BeMetals Corp. announced that it has entered into a subscription agreement for a non- brokered private placement and it has received up to CAD 3,300,000 on July 31, 2023. The transaction included participation from returning investor, B2Gold Corp.

The company has issued unsecured convertible debenture in the amount of CAD 3,300,000 in the transaction. The convertible debenture will mature five years from date of issue and will bear interest at the rate of 7% per annum calculated and compounded annually in arrears on each anniversary date. The principal amount of the debenture will be convertible into common shares of company at the option of the holder at any time on or before the maturity date at a price of CAD 0.25 per share.

Accrued interest on the debenture will be convertible into common shares at the option of the holder on the maturity date at a price per share that is the greater of CAD 0.25 and market price at the time of conversion subject to prior approval by the TSX Venture Exchange. The debenture and any accrued interest thereon will be repayable in part or in full at any time without penalty. The offering is subject to acceptance for filing by the TSX Venture Exchange, and all securities issued in connection with the offering will be subject to a four month hold period from the closing date.

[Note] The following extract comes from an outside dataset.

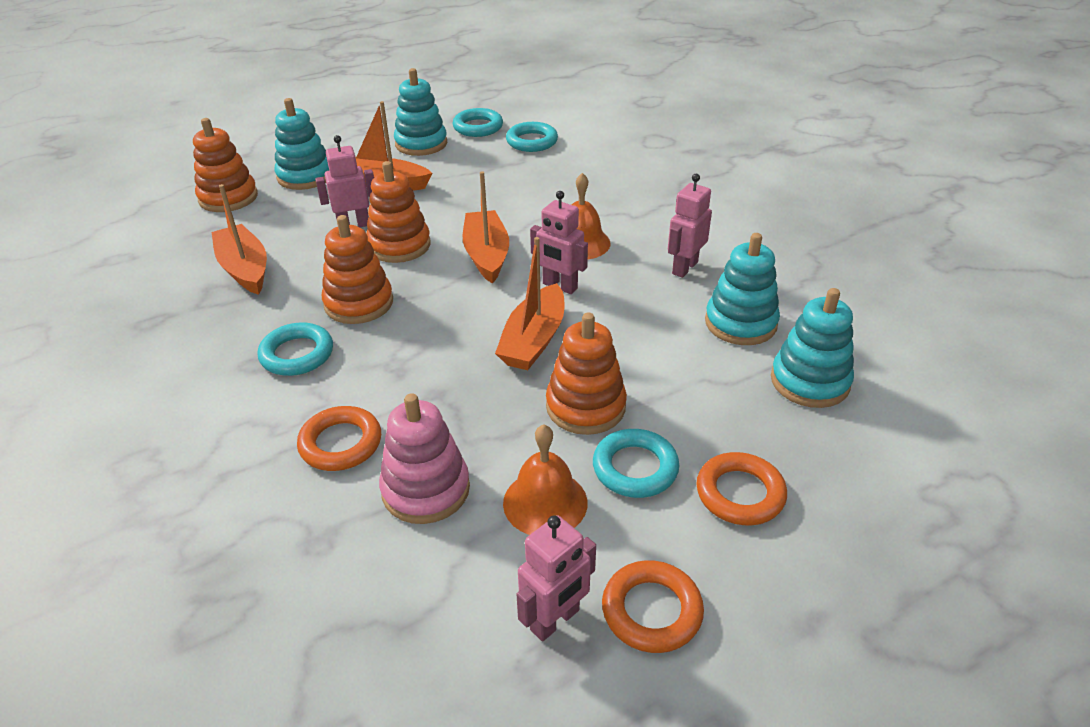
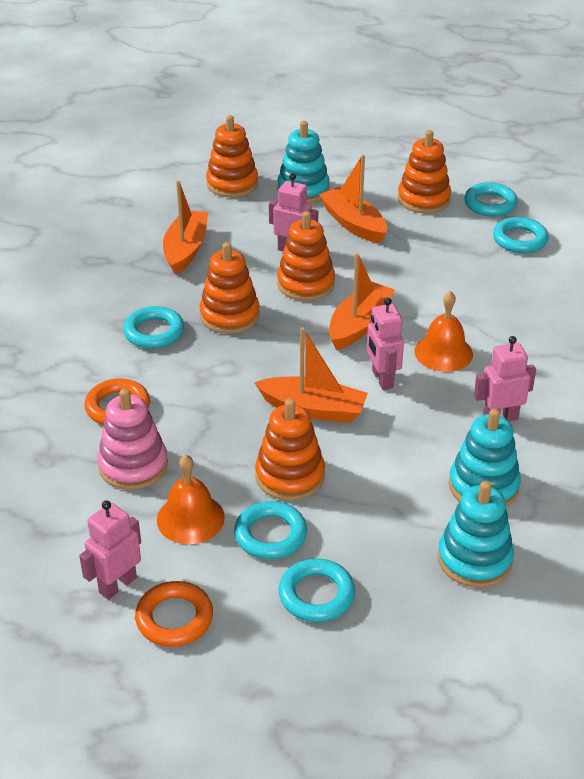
camera: 40 degrees right, 0 degrees up
(421, 144) = (423, 199): turquoise stacking toy -> orange stacking toy
(534, 340) = (313, 409): orange boat -> orange boat turned 135 degrees counterclockwise
(555, 620) = (117, 585): pink robot -> pink robot turned 135 degrees clockwise
(740, 493) = (316, 594): orange ring -> turquoise ring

The company is not paying any finder's fees with regards to the offering. The investor has also agreed to make available to the company an additional CAD 2,000,000 of funding, which can be called in part or in full at the option of company at any time on or before December 31, 2023. It is currently anticipated that the additional funding would be provided as an unsecured interest-bearing convertible redeemable debenture on substantially the same terms as the offering, other than the conversion pricing.

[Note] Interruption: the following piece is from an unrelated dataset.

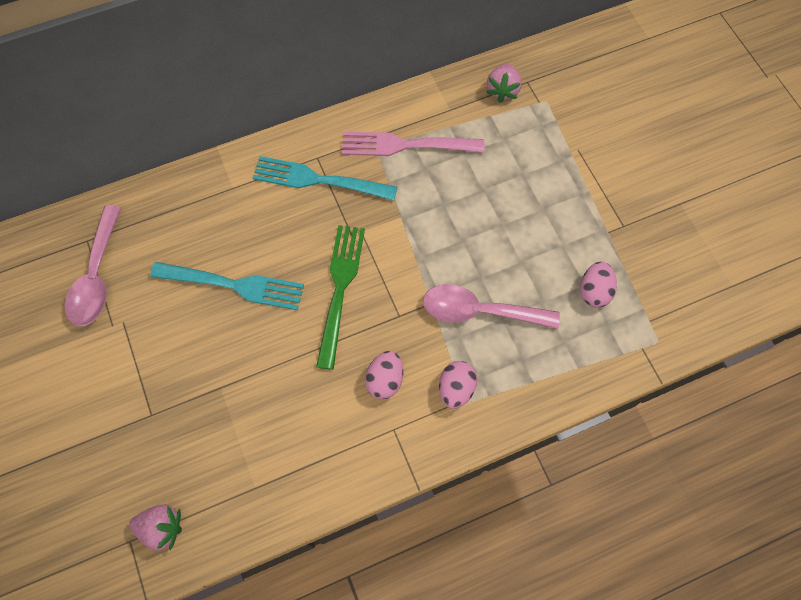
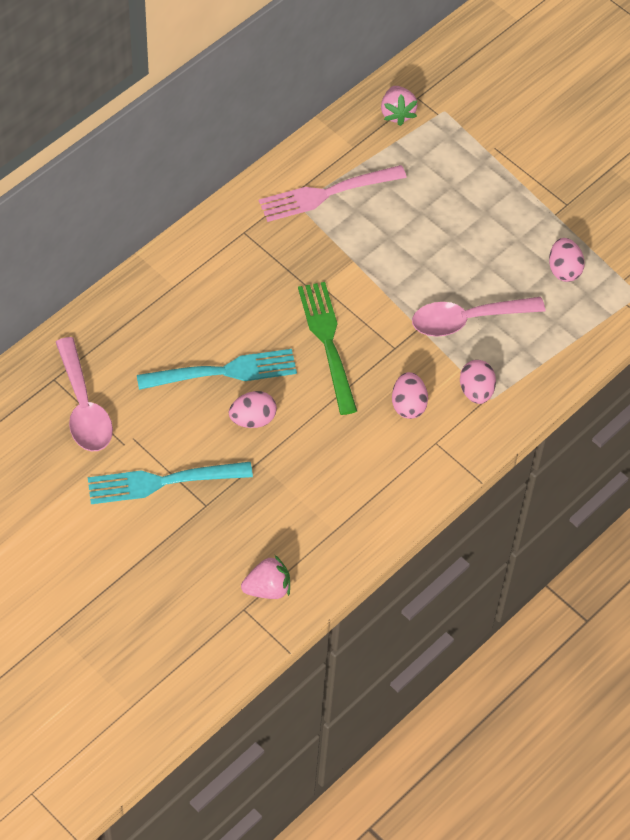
camera: 25 degrees left, 10 degrees down
(236, 342) = (252, 419): none -> pink egg
(319, 180) = (257, 252): turquoise fork -> turquoise fork (164, 481)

The principal amount of the Debenture would be convertible into common shares of company at the option of the holder at any time on or before the maturity date at a price per share equal to the greater of CAD 0.25 per share or a 65% premium to market price at the time of announcement of the election to draw down the additional funding. Accrued interest on the Debenture would be convertible into common shares at the option of the holder on the maturity date at a price per share that is equal to the greater of the conversion price of the Debenture and market price at the time of conversion subject to prior approval by the TSX Venture Exchange. The additional funding will be subject to TSX Venture Exchange approval prior to completing.

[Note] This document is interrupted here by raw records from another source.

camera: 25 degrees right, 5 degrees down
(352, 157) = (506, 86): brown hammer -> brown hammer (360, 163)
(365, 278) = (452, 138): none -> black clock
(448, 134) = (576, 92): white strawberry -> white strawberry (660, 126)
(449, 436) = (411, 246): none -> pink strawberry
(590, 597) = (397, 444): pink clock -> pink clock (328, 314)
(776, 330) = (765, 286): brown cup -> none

The acquisition of the debenture by investor, which currently owns 18.8% of the common shares of company, will result in investor owning greater than 20% of the company on a partially diluted basis. Therefore prior to closing of the offering, approval by company? shareholders will be sought for investor to become a control person of the company.

The company?s annual and special meeting of shareholders has been set for September 6, 2023. Due to the timing for completing a shareholder meeting prior to closing of the offering, B2Gold has agreed to advance an initial CAD 1,750,000 by way of an unsecured bridge loan to the company which will bear interest at a rate of 7% per annum. The bridge loan will have a term of six months and is repayable by company at any time in cash.

Upon receipt of the required shareholder approvals, and TSX Venture Exchange approval to close the offering, it is expected that the principal amount of the bridge loan will be applied as partial subscription funds for the offering.